** Opening Supplied records block **

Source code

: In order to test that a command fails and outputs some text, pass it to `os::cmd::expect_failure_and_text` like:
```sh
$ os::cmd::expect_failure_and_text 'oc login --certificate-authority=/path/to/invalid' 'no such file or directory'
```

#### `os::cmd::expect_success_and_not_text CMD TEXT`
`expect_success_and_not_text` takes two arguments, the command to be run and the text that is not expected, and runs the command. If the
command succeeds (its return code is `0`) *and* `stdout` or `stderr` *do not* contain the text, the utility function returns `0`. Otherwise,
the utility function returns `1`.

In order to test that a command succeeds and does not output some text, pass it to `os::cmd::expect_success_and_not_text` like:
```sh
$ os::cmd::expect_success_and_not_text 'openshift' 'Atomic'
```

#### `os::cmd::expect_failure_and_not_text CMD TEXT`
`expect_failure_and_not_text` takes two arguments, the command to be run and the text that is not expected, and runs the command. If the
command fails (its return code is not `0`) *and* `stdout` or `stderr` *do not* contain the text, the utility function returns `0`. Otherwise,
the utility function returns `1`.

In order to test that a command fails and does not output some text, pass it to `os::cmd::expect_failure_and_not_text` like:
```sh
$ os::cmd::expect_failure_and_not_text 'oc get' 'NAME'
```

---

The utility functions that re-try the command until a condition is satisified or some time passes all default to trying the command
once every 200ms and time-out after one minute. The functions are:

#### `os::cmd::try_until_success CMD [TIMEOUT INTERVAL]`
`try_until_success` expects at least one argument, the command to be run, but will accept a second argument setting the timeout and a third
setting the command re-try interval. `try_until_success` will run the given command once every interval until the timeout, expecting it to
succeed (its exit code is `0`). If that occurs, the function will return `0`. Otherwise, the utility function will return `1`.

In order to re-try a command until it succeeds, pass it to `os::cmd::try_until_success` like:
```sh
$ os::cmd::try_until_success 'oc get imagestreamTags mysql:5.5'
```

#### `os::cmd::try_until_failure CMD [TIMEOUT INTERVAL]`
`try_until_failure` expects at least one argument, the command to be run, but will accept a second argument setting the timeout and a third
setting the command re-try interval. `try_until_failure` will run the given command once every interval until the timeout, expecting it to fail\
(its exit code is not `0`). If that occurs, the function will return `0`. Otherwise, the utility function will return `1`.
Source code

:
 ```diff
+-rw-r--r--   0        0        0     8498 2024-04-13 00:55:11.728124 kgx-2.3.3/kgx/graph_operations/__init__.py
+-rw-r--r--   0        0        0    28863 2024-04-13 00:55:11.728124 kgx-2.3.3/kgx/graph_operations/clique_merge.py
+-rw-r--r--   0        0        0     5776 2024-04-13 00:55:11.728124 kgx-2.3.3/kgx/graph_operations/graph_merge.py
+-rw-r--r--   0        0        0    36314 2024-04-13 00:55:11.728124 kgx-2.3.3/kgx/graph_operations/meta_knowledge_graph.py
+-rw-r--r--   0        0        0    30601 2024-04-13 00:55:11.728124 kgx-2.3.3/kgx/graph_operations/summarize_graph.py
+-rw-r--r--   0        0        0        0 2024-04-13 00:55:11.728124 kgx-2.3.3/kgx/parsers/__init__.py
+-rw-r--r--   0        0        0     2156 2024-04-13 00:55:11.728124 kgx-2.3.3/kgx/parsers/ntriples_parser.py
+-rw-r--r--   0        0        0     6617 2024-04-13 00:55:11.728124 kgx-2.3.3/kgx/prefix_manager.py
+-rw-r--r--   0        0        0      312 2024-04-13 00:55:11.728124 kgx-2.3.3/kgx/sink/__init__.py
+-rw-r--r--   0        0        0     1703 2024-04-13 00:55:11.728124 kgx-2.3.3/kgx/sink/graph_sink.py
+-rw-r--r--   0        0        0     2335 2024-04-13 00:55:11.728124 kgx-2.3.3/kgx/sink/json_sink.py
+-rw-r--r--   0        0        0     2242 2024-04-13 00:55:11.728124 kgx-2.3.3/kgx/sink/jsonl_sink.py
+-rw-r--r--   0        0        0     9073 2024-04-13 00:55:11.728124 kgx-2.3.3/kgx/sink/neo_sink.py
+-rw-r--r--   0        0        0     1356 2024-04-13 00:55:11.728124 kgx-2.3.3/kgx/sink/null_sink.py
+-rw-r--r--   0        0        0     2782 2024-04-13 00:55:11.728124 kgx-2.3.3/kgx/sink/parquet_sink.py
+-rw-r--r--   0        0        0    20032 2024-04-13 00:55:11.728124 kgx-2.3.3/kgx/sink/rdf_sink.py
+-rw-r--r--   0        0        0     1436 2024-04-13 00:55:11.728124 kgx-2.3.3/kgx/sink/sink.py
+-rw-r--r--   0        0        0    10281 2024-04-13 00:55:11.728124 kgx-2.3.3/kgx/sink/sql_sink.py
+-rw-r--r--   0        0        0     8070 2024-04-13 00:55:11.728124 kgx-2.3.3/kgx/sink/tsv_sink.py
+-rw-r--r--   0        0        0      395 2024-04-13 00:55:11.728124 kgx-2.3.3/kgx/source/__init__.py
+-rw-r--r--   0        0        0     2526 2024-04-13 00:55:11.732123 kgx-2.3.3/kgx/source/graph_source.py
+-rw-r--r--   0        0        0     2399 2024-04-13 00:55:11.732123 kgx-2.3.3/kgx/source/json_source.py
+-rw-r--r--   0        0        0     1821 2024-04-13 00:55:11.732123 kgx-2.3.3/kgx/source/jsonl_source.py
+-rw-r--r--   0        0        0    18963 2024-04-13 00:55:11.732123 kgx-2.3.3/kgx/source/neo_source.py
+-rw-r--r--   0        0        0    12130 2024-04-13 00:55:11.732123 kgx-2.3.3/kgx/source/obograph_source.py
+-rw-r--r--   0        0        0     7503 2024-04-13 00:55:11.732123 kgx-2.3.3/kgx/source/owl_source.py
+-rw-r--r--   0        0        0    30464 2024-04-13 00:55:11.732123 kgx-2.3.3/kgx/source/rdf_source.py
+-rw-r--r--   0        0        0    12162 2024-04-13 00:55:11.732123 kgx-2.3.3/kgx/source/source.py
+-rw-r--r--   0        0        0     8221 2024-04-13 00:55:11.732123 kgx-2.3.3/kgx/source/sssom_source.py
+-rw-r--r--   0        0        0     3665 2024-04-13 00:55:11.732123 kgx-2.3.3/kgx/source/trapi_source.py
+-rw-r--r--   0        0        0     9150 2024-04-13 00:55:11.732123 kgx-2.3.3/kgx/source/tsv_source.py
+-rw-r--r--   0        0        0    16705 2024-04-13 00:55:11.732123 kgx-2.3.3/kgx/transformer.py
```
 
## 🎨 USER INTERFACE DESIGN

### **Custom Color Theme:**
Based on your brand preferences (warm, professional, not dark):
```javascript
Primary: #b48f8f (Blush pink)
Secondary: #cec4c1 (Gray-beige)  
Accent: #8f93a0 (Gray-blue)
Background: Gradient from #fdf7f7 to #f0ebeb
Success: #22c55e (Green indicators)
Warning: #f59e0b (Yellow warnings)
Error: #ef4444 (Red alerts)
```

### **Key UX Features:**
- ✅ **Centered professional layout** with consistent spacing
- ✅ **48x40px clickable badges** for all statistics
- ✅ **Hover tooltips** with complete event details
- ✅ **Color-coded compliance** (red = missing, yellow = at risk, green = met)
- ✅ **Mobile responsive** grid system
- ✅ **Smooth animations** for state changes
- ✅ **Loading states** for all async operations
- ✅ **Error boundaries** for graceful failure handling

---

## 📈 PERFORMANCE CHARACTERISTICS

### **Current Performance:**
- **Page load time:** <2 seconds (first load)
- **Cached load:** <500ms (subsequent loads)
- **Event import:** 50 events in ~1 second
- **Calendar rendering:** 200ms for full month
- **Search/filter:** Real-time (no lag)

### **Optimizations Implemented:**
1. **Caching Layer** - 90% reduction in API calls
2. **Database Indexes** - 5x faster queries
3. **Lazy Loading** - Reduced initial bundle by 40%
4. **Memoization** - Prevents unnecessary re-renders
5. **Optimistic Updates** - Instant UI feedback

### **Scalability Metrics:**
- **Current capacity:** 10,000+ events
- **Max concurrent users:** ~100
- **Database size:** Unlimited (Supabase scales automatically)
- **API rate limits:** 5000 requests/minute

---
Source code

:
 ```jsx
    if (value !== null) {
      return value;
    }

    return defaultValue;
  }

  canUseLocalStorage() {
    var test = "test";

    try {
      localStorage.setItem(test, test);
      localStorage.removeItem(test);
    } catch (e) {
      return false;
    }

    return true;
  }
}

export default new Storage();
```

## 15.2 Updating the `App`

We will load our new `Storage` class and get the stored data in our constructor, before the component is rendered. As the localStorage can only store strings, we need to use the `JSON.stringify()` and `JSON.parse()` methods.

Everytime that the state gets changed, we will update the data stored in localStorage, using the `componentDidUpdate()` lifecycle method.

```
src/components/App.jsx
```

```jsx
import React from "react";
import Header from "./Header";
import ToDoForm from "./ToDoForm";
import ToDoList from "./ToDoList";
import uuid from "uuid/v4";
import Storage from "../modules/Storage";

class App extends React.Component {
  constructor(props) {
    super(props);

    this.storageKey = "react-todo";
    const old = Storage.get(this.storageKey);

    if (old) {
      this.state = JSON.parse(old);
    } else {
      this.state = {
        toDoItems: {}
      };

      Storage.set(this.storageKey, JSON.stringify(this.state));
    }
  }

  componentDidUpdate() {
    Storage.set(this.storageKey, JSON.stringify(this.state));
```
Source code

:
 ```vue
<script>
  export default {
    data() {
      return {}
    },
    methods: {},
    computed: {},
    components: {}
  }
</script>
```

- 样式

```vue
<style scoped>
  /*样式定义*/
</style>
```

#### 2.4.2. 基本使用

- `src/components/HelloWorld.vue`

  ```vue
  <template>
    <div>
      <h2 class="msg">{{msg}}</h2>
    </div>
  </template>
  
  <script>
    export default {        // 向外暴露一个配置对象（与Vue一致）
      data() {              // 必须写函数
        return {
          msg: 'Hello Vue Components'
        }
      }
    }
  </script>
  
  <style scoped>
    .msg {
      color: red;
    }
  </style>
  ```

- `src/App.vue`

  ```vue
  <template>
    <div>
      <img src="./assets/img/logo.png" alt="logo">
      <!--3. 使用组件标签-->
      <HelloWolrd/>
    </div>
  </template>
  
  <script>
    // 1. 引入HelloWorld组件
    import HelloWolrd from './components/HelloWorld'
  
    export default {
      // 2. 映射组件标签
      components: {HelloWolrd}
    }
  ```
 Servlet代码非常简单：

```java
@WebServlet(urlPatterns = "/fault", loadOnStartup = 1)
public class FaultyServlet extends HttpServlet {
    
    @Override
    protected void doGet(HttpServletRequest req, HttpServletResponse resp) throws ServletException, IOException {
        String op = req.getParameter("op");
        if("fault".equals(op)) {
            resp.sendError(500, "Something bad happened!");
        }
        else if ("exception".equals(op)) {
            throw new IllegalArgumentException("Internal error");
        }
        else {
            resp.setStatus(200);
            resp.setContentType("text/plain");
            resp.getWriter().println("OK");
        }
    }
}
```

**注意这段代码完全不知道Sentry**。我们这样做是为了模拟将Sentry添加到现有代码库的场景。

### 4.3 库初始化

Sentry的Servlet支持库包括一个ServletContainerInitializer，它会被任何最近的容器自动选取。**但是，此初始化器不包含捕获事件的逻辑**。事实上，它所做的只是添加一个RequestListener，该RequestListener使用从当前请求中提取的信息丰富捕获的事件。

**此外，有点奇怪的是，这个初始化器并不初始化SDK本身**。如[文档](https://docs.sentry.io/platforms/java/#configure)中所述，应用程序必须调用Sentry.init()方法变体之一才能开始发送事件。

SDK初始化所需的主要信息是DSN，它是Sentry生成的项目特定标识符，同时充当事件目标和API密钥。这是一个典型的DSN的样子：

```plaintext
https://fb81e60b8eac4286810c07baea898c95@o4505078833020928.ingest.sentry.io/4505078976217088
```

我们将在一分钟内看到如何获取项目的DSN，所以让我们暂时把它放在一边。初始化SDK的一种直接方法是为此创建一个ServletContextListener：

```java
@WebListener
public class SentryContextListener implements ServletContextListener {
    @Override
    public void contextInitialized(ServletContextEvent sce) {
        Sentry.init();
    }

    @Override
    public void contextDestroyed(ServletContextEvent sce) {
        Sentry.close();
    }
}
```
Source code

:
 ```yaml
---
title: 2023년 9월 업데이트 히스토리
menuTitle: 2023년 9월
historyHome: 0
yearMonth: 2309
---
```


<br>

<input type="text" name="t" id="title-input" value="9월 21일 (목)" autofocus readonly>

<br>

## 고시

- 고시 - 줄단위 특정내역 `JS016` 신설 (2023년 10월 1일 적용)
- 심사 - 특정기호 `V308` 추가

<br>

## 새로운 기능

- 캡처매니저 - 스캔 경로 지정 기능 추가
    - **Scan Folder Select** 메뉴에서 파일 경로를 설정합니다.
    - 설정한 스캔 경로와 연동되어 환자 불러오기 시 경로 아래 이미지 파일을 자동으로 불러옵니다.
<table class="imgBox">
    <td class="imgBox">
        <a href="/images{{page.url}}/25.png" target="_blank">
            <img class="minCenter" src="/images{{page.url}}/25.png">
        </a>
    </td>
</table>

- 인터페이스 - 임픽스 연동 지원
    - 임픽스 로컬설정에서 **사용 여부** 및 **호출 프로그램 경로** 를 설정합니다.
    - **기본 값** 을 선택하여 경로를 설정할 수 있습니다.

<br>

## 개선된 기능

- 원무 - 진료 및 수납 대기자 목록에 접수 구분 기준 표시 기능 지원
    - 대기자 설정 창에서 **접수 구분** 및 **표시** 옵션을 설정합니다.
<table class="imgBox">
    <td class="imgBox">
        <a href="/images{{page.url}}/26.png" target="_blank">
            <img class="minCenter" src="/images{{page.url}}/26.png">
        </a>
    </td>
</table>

** Closing Supplied records block **

* Brief: Every line in the data that holds the string "once" should be copied.

* Exercise solution:
once every 200ms and time-out after one minute. The functions are:
setting the command re-try interval. `try_until_success` will run the given command once every interval until the timeout, expecting it to
setting the command re-try interval. `try_until_failure` will run the given command once every interval until the timeout, expecting it to fail\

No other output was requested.